Koichi smiled, shaking his head. “I doubt it. They like to kill up close and personal.” An explosive jab with his elbow made short work of another assailant.
“But they kept their distance when they destroyed Station.”
“Maybe so. And maybe I’ll never get a chance to break an orthong neck.” Koichi wiped his face with a galley towel. “What a shame,” he muttered, leaving Mitya with the rest of the cleanup.
Mitya scraped at the pot, thinking of the great white beasts and wondering how they’d
known
the Stationers had plans for reterraforming, and how they managed to fire a missile at Station without Station systems giving some warning.
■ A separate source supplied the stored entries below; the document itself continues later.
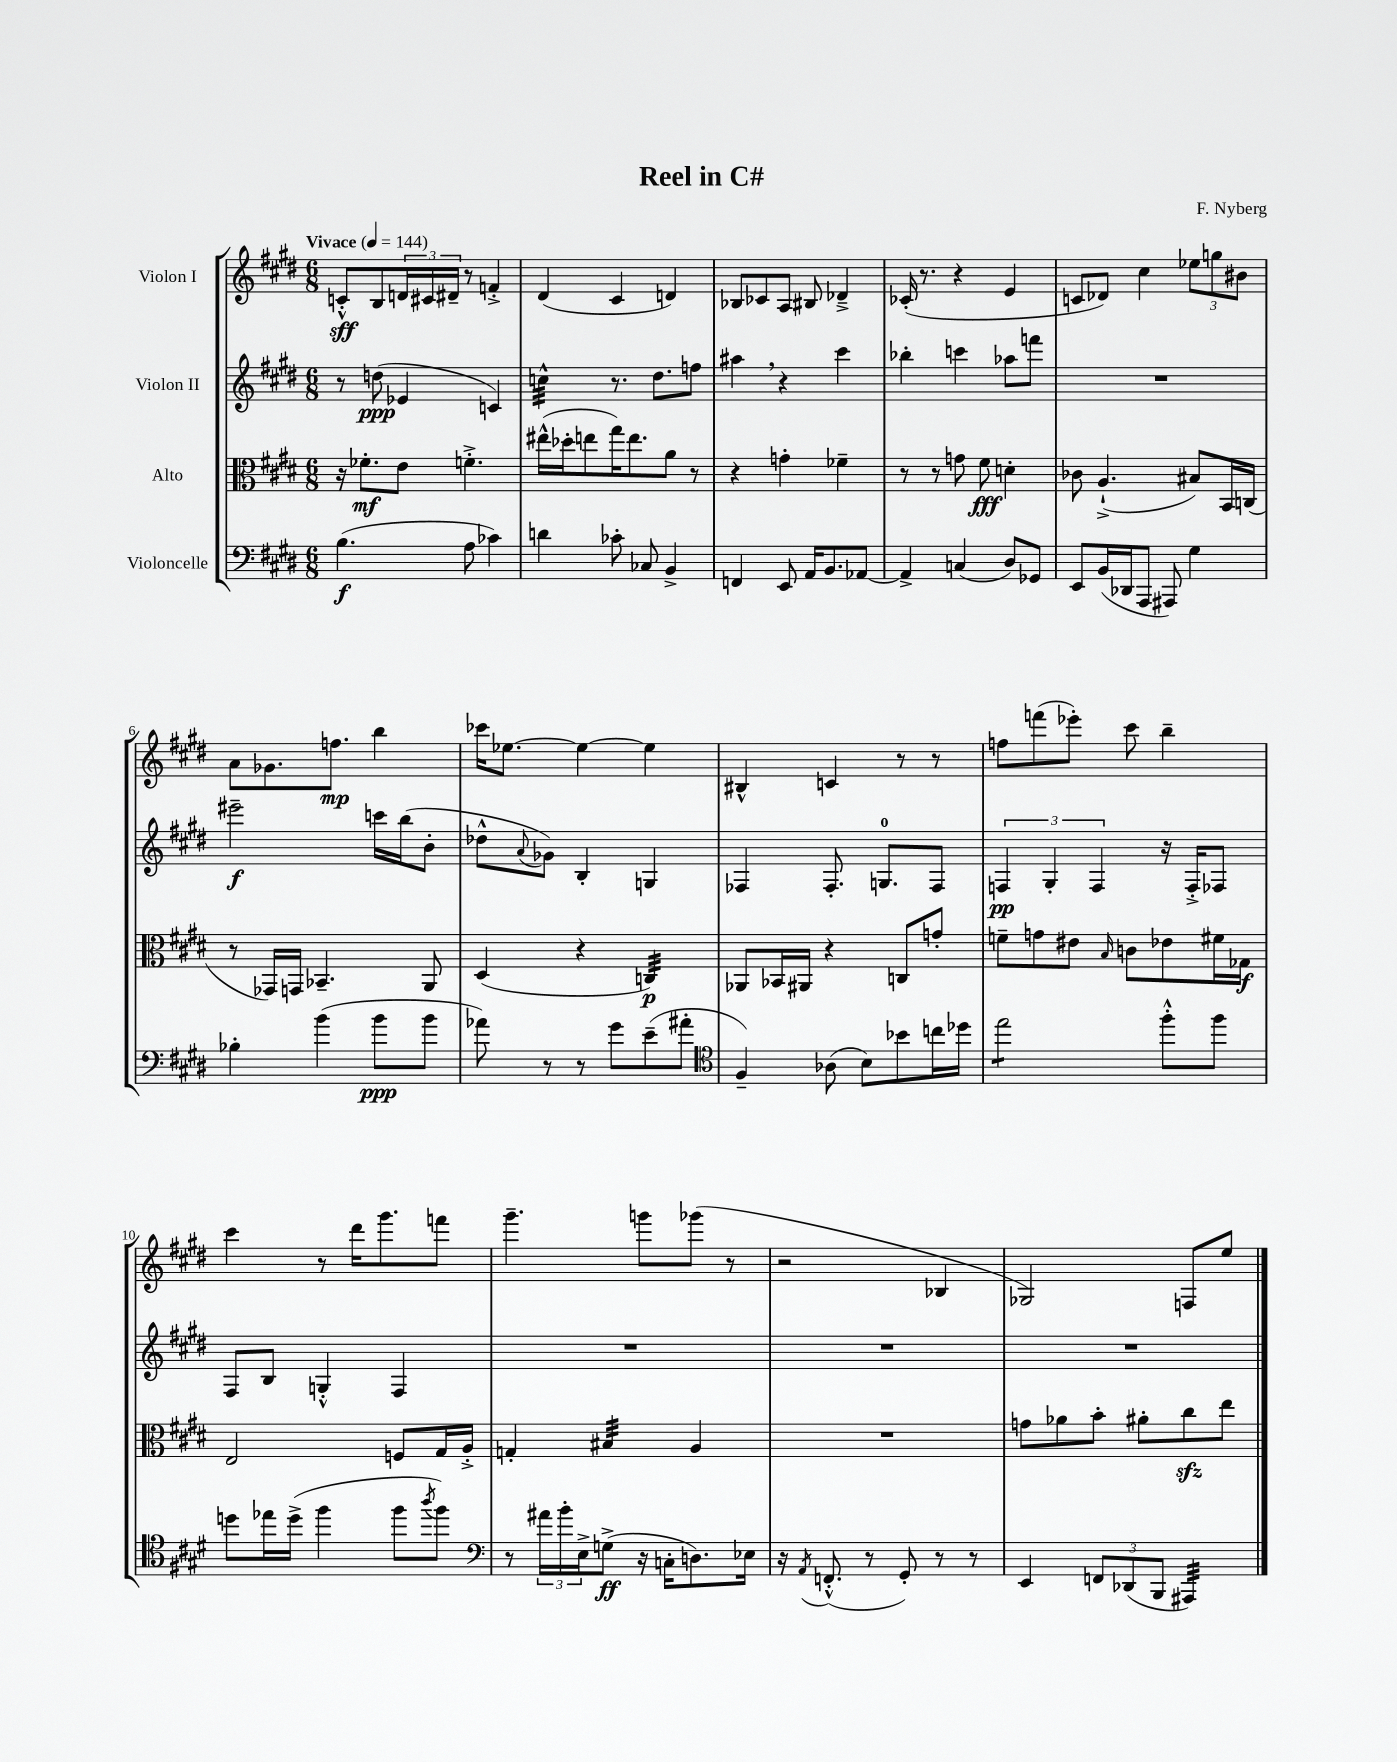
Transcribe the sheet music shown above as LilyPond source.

\header { title = "Reel in C#" composer = "F. Nyberg" }
<<
\new StaffGroup <<
\new Staff = "s0" \with { instrumentName = "Violon I" } {
    \clef treble \key e \major \numericTimeSignature \time 6/8 \tempo "Vivace" 4 = 144
    c'8-.-^\sff b8 \tuplet 3/2 { d'16 cis'16 dis'16-- } r8 f'4-.-> |
    dis'4( cis'4 d'4) |
    bes8 ces'8 a8 bis8 des'4---> |
    ces'16-.( r8. r4 e'4 |
    c'8 des'8) cis''4 \tuplet 3/2 { ees''8 g''8 bis'8 } |
    a'8 ges'8. f''8.\mp b''4 |
    ces'''16 ees''8.~ ees''4~ ees''4 |
    bis4-^ c'4 r8 r8 |
    f''8 f'''8( ees'''8-.) cis'''8 b''4-- |
    cis'''4 r8 dis'''16 gis'''8. f'''8 |
    gis'''4.-- g'''8 ges'''8( r8 |
    r2 bes4 |
    ges2) f8 e''8 \bar "|." |
}
\new Staff = "s1" \with { instrumentName = "Violon II" } {
    \clef treble \key e \major \numericTimeSignature \time 6/8
    r8 d''8\ppp( ees'4 c'4) |
    c''4:32-^ r8. dis''8. f''8 |
    ais''4 \breathe r4 cis'''4 |
    bes''4-. c'''4 aes''8 f'''8 |
    R2. |
    eis'''2--\f c'''16 b''16( b'8-. |
    des''8-^ \appoggiatura { a'8 } ges'8) b4-. g4 |
    fes4 fes8.-. g8.-0 fes8 |
    \tuplet 3/2 { f4\pp gis4-. f4 } r16 f16-.-> fes8 |
    fis8 b8 g4-.-^ fis4 |
    R2. |
    R2. |
    R2. \bar "|." |
}
\new Staff = "s2" \with { instrumentName = "Alto" } {
    \clef alto \key e \major \numericTimeSignature \time 6/8
    r16 fes'8.-.\mf e'8 f'4.-.-> |
    eis''16-^( des''16-. e''8 gis''16) e''8. a'8 r8 |
    r4 g'4-. fes'4-- |
    r8 r8 g'8 fis'8\fff d'4-. |
    ces'8 a4.-!->( bis8) b,16 c16( |
    r8 ges,16) g,16 bes,4.-- a,8 |
    dis4( r4 c4:32\p) |
    aes,8 bes,16 ais,16 r4 c8 g'8-. |
    f'8-- g'8 eis'8 \grace { b16 } c'8 ees'8 fis'16 ges16\f |
    e2 f8 gis16 a16-.-> |
    g4-. bis4:32 a4 |
    R2. |
    g'8 aes'8 b'8-. ais'8-. cis''8\sfz e''8 \bar "|." |
}
\new Staff = "s3" \with { instrumentName = "Violoncelle" } {
    \clef bass \key e \major \numericTimeSignature \time 6/8
    b4.\f( a8 ces'4) |
    d'4 ces'8-. ces8 b,4-> |
    f,4 e,8 a,16 b,8. aes,8~ |
    aes,4-> c4( dis8) ges,8 |
    e,8 b,16( des,16 a,,8 ais,,8) gis4 |
    bes4-. b'4( b'8\ppp b'8 |
    aes'8) r8 r8 gis'8 e'8--( ais'8-. |
    \clef tenor fis4--) aes8( b8) bes'8 c''16 des''16 |
    e''2:8 fis''8-.-^ fis''8 |
    d''8 ees''16 d''16->( fis''4 fis''8 \acciaccatura { a''8 } fis''8) |
    \clef bass r8 \tuplet 3/2 { ais'16 b'16-. e16-> } g8->\ff( r16 c16-. d8.) ees16 |
    r16 \acciaccatura { a,8 } f,8.-.-^( r8 gis,8-.) r8 r8 |
    e,4 \tuplet 3/2 { f,8 des,8( b,,8 } ais,,4:32) \bar "|." |
}
>>
>>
Deep in thought, Mitya took no
notice of the gradual quieting of the bustle and construction noise from the main room.
Koichi was long gone when Stepan ducked into the galley. “Here you are,” he said. “Let’s go. Captain’s called a meeting.” He disappeared again.
When Mitya emerged from the galley he saw that everyone had assembled, taking seats on the floor or standing toward the back.
In front of the crew, Captain Bonhert stood flanked by his chiefs of design, data systems, and geoengineering—Lieutenants Bertram Hess, Liam Roarke, and Val Cody. To the side stood several grim-faced crew, including Gudrun and Koichi. Mitya quickly found a spot and sat cross-legged. Bad news hung in the air like a fog.
“As some of you have heard, hard news came to us this morning,” the Captain began. His barrel chest and broad shoulders looked like they bore the weight of that message. “The retrieval shuttle bound for the Titan Mountains has crashed and, I am saddened to report, seven lost their lives. Survivors are Tielsen, Kingrey, and Shinn.”
Several among the audience cried out. Mitya stared at those around him. What retrieval shuttle?